Bu pazarda yer yer mutfaklarda yemekler ve içecekler pişer. İşi nüş edilir. Kahvehanelerde Habeş cariyeleri def ve kudum çalınıp, zevk ve safa edilir. Her taraftan gelenlerin malları baçsız, gümrüksüz alınıp satılır. Her taraf çirağan edilir. Umumiyetle ahali Mekke ve Medine' pazarına gelip sünnet düğünü yaparlar. Saz, söz, hanende ve sazendelerle zevk ve safa edilir. Dinleyen âşıklar da Uşşak makamından başlayıp, hazin seslerle buselik makamı Büzürk ederek rast karar ederler. Buradan:
MİNE MERAM PAZARINDA İSLAM,AKSERİ ŞENLİĞİ: Mine pazarının bir tarafına Şam, bir tarafına Mısır, bir tarafına Acem Irakî hacıları konup birinci bayramda serdârın ferman, ile herkes çadırlarını bayraklarla süsler, bütün develer ziller ve zilbentlerle, bayraklarla süslenir.

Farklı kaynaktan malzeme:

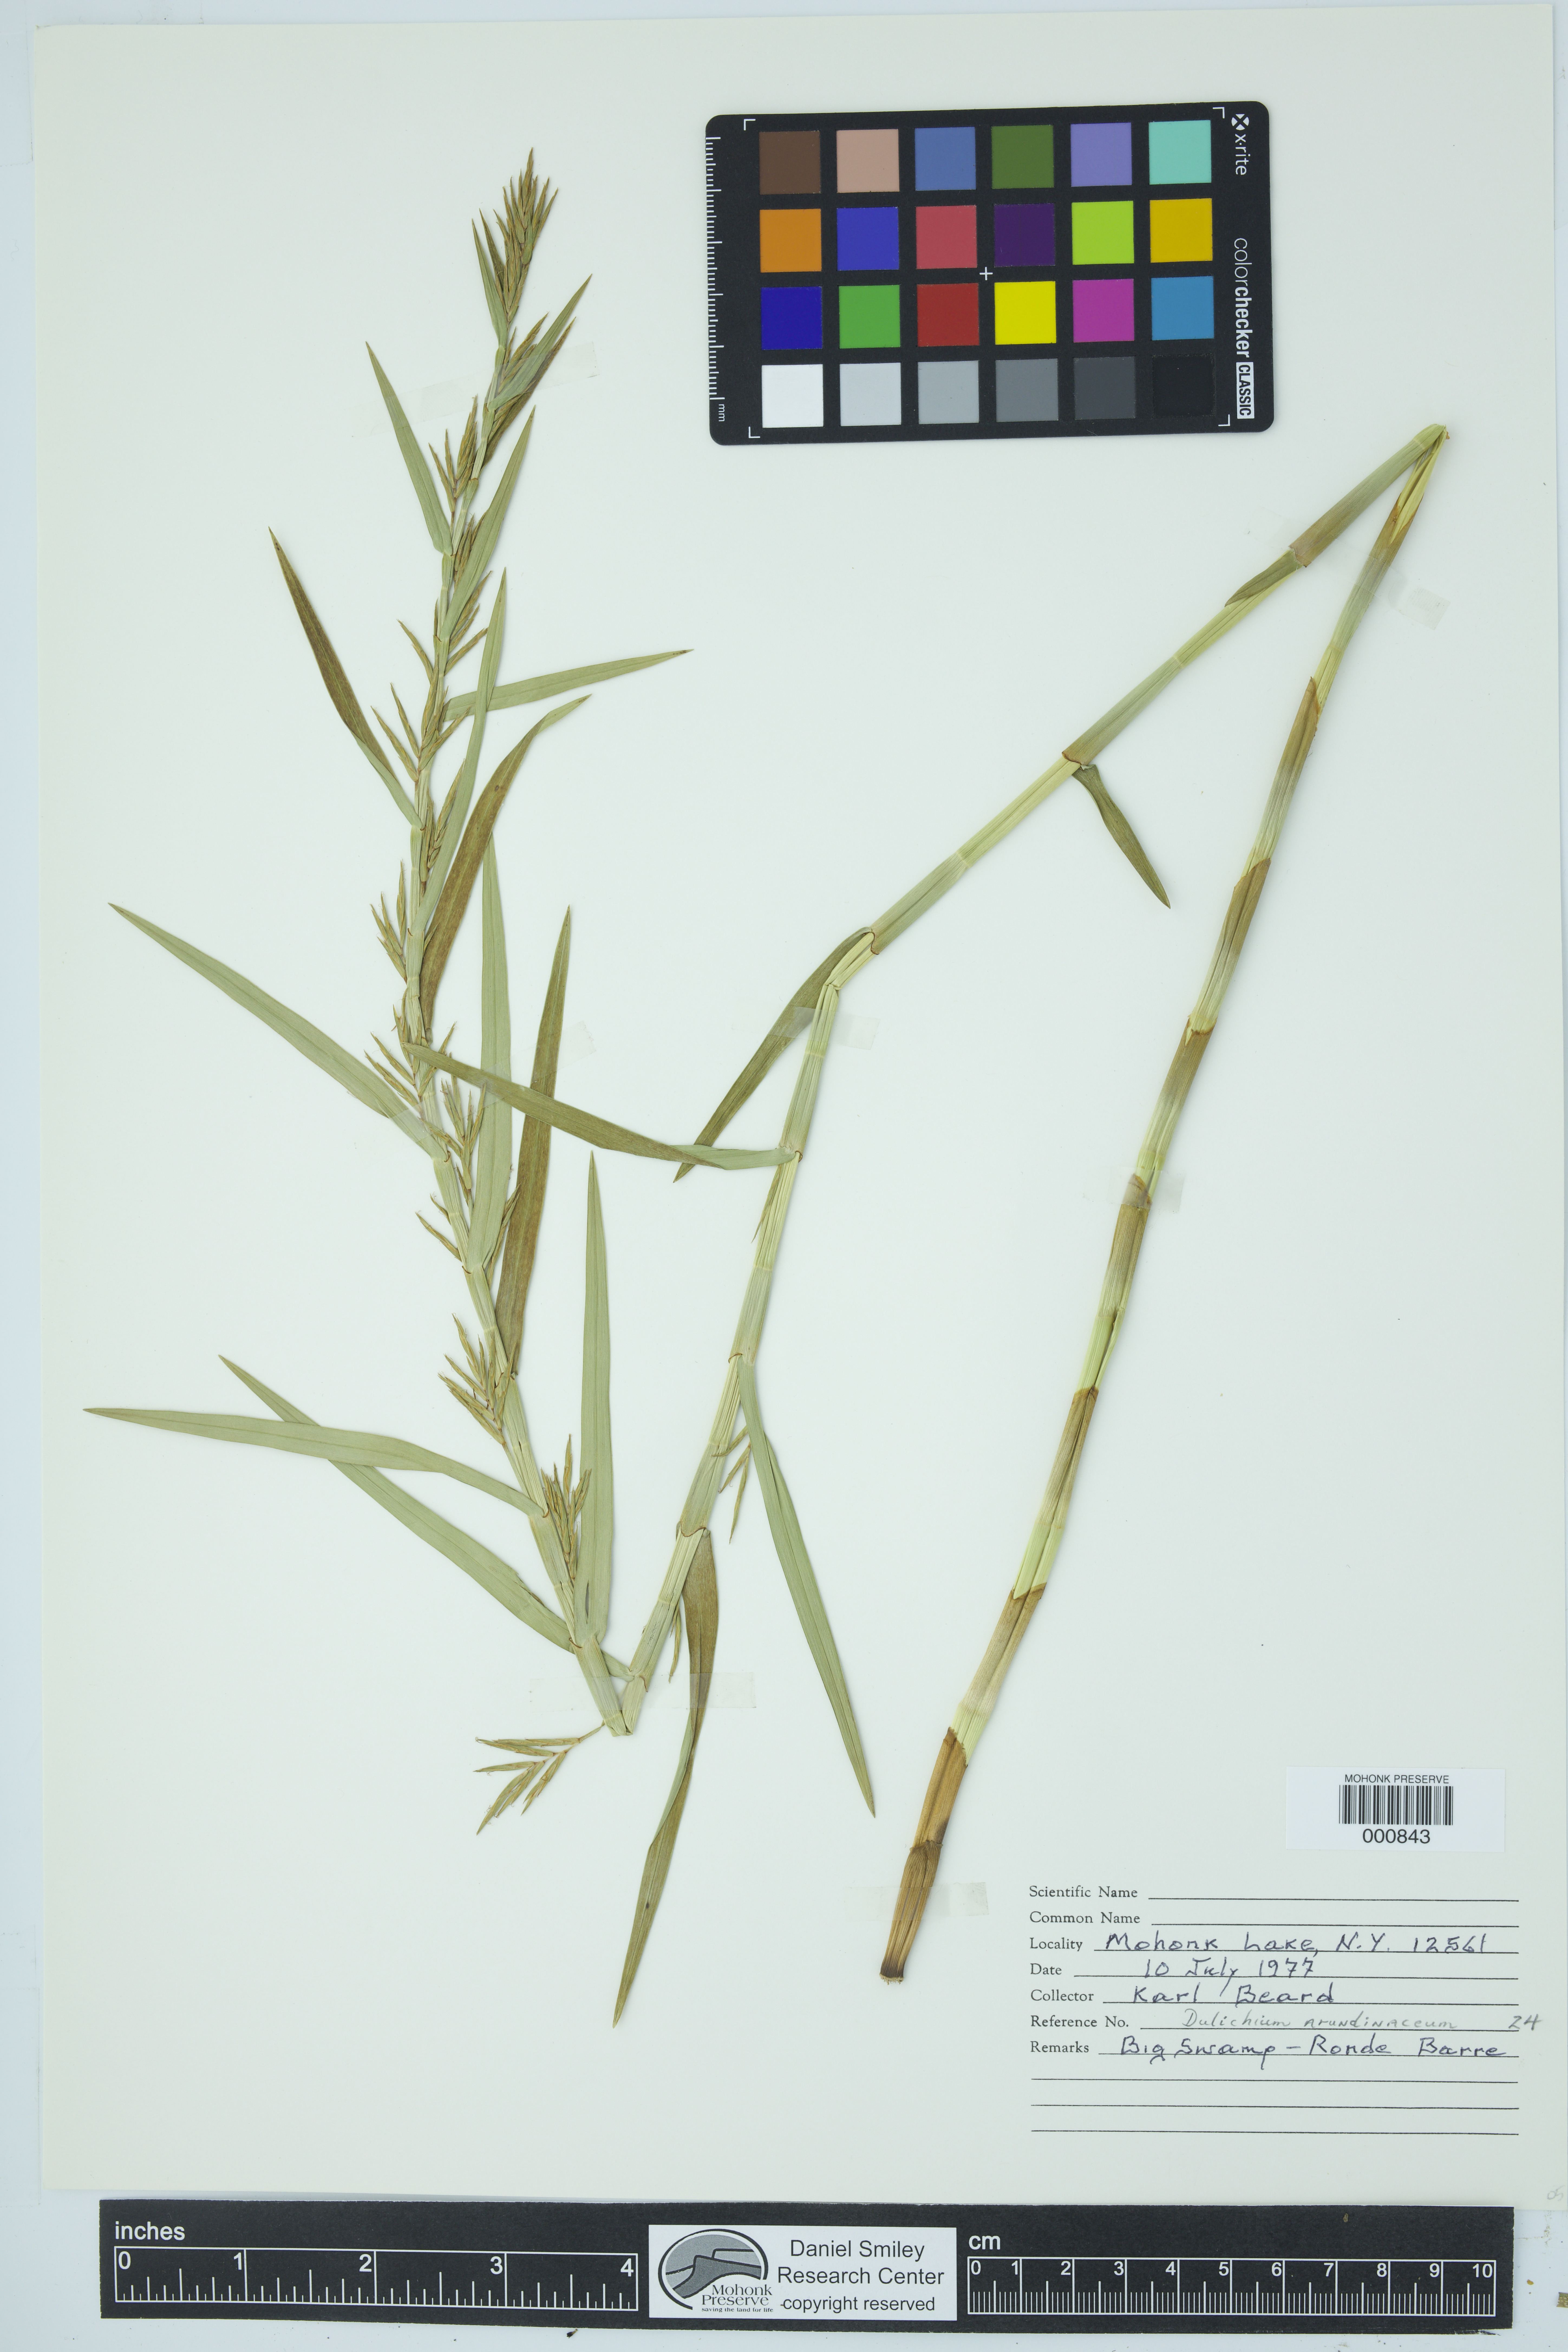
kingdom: Plantae
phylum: Tracheophyta
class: Liliopsida
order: Poales
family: Cyperaceae
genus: Dulichium
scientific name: Dulichium arundinaceum
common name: Three-way sedge
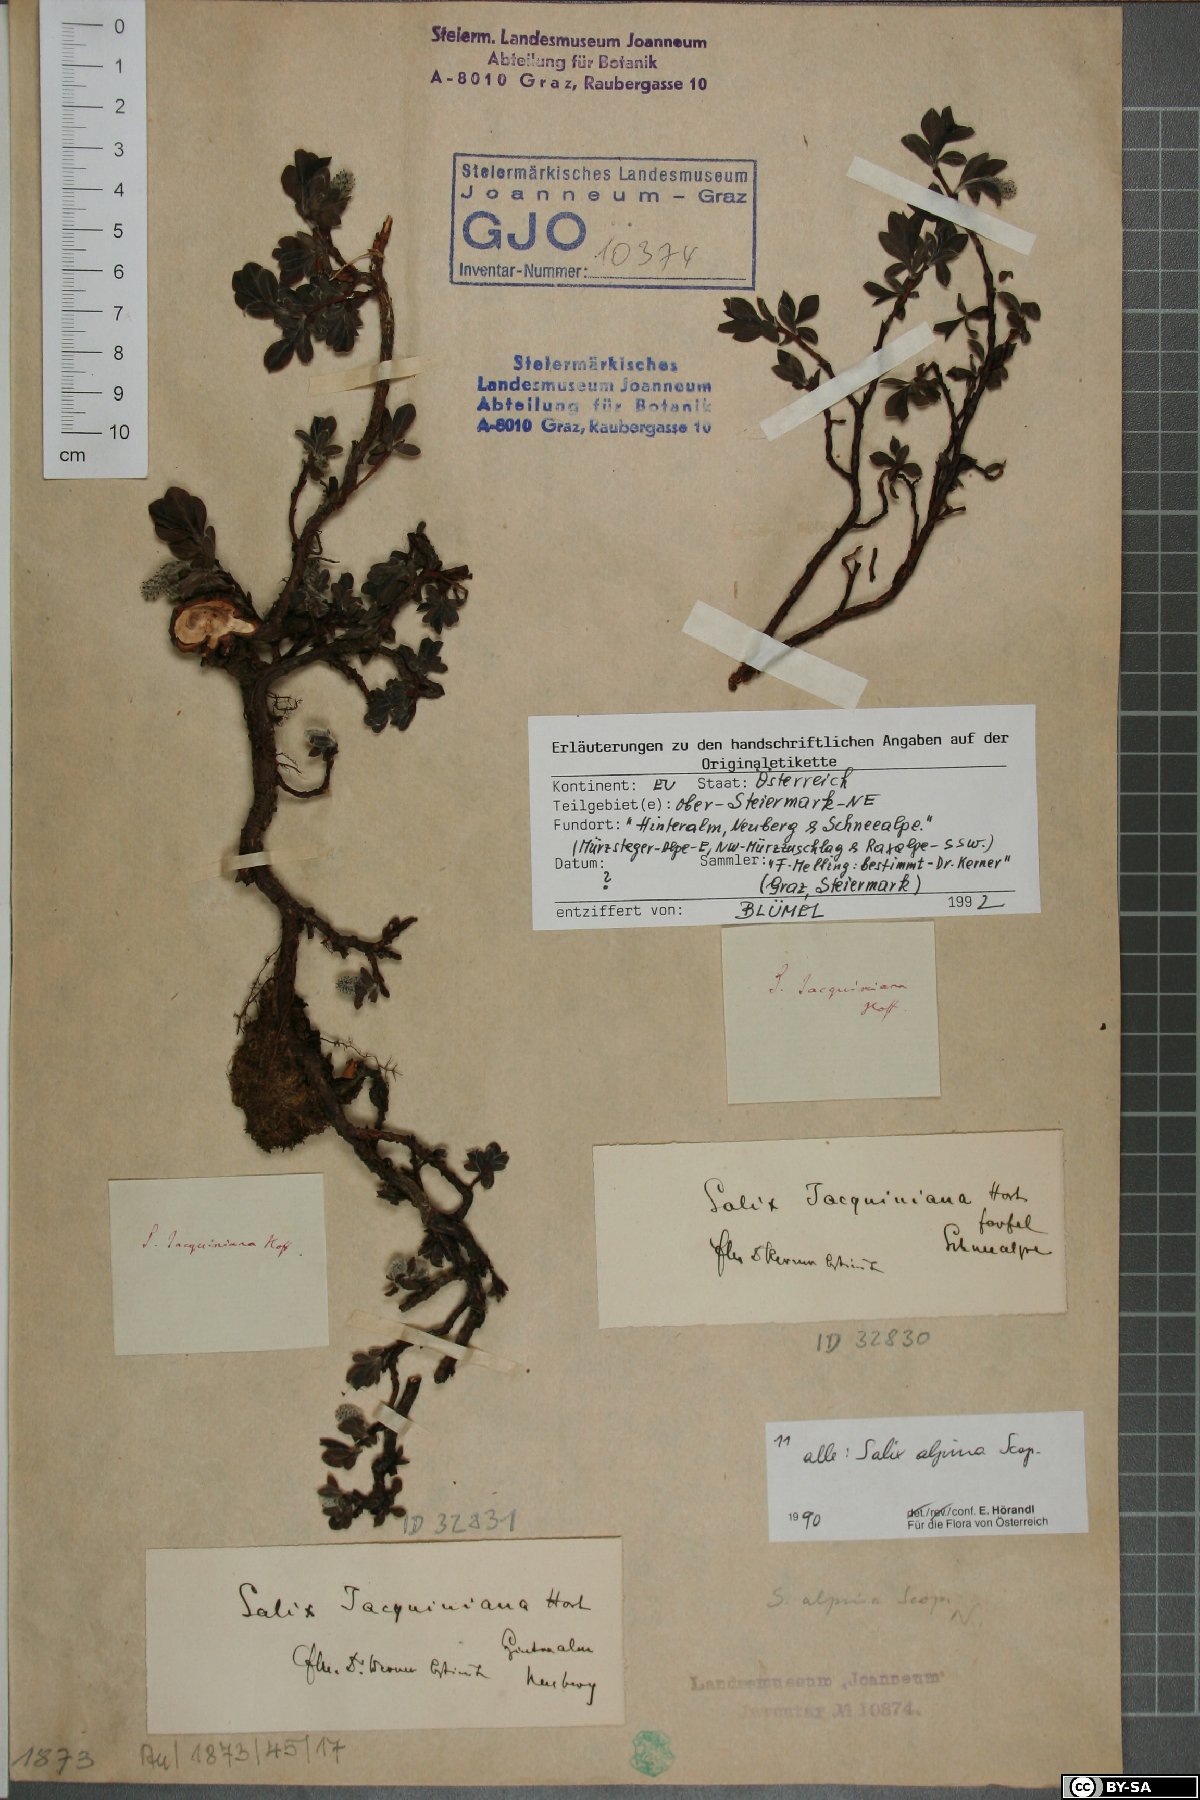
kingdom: Plantae
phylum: Tracheophyta
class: Magnoliopsida
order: Malpighiales
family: Salicaceae
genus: Salix
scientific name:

Kuşlar, Osmanlı davullarına tokmaklar vurulur, güneşin batışından sonra sofralar serilip yemekler yenilir, sonra iki üç yüz bin tüfenge birden ateş verilir. Sahralar güm güm gümler. Sonra Şanı veziri Hüseyin Paşa kolundan 12, Mısır kolundan 6 parça topa ateş veriliri Böylece sabaha dek tüfenk ve top şenlikleri olur. Sabaha dek mehterhaneler çalınır.Bir taraftan Şam, diğer taraftan Mısır fişenk ustaları birbirleri üzerine öyle sanatkârane yapılmış fişeklikler atarlar ki dil ile tarif edilmez. Fakat doğrusu Mısır ateşbazları çok usta kimselerdi. Şam ateşbazlarının yaptığı bir fişenk yere bir adam boyu kalınca tekrar göklere çıktı, sonra tekrar inerek iki tarafa ok gibi kandiller sıçradı. Her kandil servi, hurma ağacı, sürahi kapağı, Süleyman mühürü gibi şekiller alırdı.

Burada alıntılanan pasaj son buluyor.